→ SOURCE DOCUMENT:
<<<<

The goal of virtual reality gaming is to give the user as much immersion as possible.

Rotating chairs make the player feel as if they really are driving a race car or piloting a spaceship. Trackpads and omnidirectional treadmills let the user move around a 3D world by walking in place.

There are even gloves and suits that incorporate the sense of touch through vibrations. Imagine feeling the direction a nearby explosion came from in your left shoulder.

Virtual Reality Gaming: A History


The term virtual reality was first coined in 1987. Primitive VR technologies had existed for many years before this, but it was only in the 1990s that they were finally used for gaming.

Virtuality

In the early 1990s, a company called Virtuality started producing the first virtual reality gaming machines. They were far too expensive for household use, but did manage to make their way into arcades.

For the first time, arcade goers could wear a low-resolution headset that allowed them to look around a 3D environment. They could sit in a cockpit with a wheel and feel like they were driving, or stand on an elevated platform and run around with a joystick shooting their friends.

Considering the first home consoles with any kind of 3D graphics did not appear until a few years later, this technology was awe-inspiring.

Early home devices

In the mid-90s both Sega and Nintendo attempted to bring virtual reality gaming into the household with affordable VR headsets. Unfortunately for Sega, they never succeeded in launching their product.

Nintendo’s Virtual Boy did not do much better. To cut down on production costs, they opted to use red LED lights instead of full-color screens. This meant that every game had to be played entirely in black and red.

Unsurprisingly, people were disappointed by this take on virtual reality. The small library of games was unengaging, and the ominous red lighting made people nocuous. Within less than a year the Nintendo Virtual Boy disappeared from store shelves.

>>>>

→ THE PROBLEM:
Print the virtual reality gaming passage word for word between "There are even" and "shooting their friends.", inclusive.

→ DATA EXCERPT:
<<<<

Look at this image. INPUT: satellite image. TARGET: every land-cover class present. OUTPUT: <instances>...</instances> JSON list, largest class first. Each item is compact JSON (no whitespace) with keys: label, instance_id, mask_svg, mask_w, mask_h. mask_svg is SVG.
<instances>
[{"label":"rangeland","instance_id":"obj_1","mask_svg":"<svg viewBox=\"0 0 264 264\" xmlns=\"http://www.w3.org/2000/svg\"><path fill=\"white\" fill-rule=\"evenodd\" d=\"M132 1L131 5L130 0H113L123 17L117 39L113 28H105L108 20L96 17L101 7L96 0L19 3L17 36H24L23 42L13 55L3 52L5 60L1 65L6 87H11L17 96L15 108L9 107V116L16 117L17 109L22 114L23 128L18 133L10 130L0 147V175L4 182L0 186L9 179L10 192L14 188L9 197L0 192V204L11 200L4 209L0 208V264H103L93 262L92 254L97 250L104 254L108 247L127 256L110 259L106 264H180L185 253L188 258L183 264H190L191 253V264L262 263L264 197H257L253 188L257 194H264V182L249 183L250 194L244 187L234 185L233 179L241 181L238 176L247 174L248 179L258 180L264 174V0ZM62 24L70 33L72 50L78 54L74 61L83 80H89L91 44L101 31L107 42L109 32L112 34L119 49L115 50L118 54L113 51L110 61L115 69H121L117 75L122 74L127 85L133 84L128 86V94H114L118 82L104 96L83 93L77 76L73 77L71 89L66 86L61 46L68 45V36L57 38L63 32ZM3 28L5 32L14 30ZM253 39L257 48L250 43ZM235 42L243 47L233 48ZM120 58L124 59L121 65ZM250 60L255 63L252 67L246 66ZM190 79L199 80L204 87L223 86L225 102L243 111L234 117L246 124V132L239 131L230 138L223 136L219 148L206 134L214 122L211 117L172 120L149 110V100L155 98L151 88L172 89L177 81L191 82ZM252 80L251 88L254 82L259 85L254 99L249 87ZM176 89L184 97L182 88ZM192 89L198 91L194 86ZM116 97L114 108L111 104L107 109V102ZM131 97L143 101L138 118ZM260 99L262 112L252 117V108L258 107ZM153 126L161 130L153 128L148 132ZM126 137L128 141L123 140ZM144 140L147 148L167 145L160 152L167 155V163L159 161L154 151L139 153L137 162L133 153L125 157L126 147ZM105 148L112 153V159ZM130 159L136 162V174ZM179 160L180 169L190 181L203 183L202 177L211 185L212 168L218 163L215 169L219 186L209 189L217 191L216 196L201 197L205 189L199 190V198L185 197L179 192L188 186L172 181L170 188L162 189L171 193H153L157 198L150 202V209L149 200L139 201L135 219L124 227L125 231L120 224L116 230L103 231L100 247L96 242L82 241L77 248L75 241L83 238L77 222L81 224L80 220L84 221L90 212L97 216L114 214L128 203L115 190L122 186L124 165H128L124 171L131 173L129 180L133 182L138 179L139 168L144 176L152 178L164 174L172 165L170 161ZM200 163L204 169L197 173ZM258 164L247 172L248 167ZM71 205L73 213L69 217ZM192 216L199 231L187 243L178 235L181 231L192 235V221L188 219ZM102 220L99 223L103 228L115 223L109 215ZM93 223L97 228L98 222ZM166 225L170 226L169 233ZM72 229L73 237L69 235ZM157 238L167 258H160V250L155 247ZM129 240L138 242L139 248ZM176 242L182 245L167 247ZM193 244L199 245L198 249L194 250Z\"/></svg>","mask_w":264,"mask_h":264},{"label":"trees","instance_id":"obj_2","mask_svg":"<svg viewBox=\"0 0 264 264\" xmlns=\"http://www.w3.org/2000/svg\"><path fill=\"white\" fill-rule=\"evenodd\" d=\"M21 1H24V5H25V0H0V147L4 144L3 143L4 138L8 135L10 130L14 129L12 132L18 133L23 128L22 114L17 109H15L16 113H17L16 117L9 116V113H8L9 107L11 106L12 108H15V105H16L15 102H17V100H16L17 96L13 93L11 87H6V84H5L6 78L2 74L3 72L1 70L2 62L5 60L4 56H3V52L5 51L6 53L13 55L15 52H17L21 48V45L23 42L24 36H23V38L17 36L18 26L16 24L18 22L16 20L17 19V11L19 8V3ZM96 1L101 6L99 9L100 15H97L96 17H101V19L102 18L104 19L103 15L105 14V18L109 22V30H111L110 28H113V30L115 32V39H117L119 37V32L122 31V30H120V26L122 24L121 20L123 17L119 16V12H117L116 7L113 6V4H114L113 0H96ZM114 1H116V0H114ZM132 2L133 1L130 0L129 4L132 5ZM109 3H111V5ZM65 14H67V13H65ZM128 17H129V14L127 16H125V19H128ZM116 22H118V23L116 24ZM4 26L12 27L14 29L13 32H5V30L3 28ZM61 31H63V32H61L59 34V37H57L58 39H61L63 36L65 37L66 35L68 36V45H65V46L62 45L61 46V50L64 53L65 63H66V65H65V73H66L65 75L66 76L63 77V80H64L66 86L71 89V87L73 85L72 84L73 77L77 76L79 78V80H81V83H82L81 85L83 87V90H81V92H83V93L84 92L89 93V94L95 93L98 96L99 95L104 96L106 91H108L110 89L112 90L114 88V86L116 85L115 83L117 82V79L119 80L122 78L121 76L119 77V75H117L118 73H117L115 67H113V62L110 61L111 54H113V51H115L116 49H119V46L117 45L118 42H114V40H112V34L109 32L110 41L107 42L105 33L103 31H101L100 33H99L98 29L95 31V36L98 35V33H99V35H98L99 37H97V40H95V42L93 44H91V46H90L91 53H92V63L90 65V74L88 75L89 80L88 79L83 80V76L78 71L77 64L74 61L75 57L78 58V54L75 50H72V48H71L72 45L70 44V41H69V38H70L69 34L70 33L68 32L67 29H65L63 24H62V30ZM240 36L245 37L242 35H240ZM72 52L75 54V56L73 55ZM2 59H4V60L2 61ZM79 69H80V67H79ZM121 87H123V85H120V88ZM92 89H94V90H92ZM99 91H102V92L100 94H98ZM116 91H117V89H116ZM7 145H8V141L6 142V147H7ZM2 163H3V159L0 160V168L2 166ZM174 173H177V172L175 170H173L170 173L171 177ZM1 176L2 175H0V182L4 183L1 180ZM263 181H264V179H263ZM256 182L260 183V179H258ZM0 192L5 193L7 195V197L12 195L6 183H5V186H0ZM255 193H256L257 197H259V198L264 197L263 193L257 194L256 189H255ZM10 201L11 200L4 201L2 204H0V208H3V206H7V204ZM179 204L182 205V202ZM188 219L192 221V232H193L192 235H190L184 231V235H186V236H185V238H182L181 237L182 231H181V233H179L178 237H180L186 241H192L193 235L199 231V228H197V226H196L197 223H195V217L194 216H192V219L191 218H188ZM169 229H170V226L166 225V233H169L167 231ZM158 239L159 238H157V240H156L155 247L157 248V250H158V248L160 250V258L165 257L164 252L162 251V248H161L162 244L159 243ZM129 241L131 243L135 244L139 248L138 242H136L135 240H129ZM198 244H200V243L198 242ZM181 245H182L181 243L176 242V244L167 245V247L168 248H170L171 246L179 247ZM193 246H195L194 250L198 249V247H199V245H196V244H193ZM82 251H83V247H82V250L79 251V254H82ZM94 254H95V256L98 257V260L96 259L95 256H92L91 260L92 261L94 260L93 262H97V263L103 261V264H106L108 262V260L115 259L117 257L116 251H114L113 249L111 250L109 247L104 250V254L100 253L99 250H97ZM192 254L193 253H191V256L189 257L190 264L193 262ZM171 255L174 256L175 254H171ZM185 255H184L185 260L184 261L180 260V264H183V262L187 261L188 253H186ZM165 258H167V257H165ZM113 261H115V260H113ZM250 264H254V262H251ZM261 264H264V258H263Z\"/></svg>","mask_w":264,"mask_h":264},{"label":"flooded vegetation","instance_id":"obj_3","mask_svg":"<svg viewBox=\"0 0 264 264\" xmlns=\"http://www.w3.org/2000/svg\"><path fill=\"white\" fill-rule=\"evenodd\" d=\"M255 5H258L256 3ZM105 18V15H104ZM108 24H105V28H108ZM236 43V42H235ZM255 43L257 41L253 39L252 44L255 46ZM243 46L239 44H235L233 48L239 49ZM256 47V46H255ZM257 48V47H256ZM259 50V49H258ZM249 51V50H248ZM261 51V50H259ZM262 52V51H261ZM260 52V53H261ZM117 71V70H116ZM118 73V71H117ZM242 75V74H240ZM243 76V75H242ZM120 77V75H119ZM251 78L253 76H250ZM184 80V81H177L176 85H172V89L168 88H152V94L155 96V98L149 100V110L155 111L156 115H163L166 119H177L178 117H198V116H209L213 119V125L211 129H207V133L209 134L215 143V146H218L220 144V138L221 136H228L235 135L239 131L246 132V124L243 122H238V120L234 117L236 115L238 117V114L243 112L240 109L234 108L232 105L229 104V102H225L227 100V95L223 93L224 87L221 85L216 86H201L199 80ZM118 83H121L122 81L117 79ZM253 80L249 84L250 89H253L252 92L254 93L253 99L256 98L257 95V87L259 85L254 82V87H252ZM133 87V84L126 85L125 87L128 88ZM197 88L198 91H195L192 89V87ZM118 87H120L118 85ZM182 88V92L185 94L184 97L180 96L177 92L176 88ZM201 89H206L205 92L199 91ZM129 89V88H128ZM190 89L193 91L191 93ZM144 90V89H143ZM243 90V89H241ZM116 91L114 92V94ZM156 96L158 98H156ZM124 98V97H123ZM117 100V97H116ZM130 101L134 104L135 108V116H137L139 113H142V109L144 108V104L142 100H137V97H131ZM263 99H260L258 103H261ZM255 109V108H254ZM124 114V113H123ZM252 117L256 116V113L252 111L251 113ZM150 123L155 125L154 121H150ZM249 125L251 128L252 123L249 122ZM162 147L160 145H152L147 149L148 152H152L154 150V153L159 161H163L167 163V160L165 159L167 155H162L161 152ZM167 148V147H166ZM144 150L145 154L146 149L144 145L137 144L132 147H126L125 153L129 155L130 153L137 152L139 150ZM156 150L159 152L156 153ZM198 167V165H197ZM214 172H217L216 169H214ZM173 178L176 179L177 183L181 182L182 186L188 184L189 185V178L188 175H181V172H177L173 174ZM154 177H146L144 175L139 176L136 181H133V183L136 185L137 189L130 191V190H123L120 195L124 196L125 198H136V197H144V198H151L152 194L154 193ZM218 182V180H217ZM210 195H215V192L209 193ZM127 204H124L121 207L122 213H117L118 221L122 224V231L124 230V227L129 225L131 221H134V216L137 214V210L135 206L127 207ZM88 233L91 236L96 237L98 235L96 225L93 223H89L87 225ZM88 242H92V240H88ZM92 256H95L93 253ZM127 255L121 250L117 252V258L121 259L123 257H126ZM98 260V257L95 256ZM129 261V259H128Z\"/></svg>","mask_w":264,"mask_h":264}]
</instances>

>>>>

→ IN RESPONSE:
There are even gloves and suits that incorporate the sense of touch through vibrations. Imagine feeling the direction a nearby explosion came from in your left shoulder.

Virtual Reality Gaming: A History


The term virtual reality was first coined in 1987. Primitive VR technologies had existed for many years before this, but it was only in the 1990s that they were finally used for gaming.

Virtuality

In the early 1990s, a company called Virtuality started producing the first virtual reality gaming machines. They were far too expensive for household use, but did manage to make their way into arcades.

For the first time, arcade goers could wear a low-resolution headset that allowed them to look around a 3D environment. They could sit in a cockpit with a wheel and feel like they were driving, or stand on an elevated platform and run around with a joystick shooting their friends.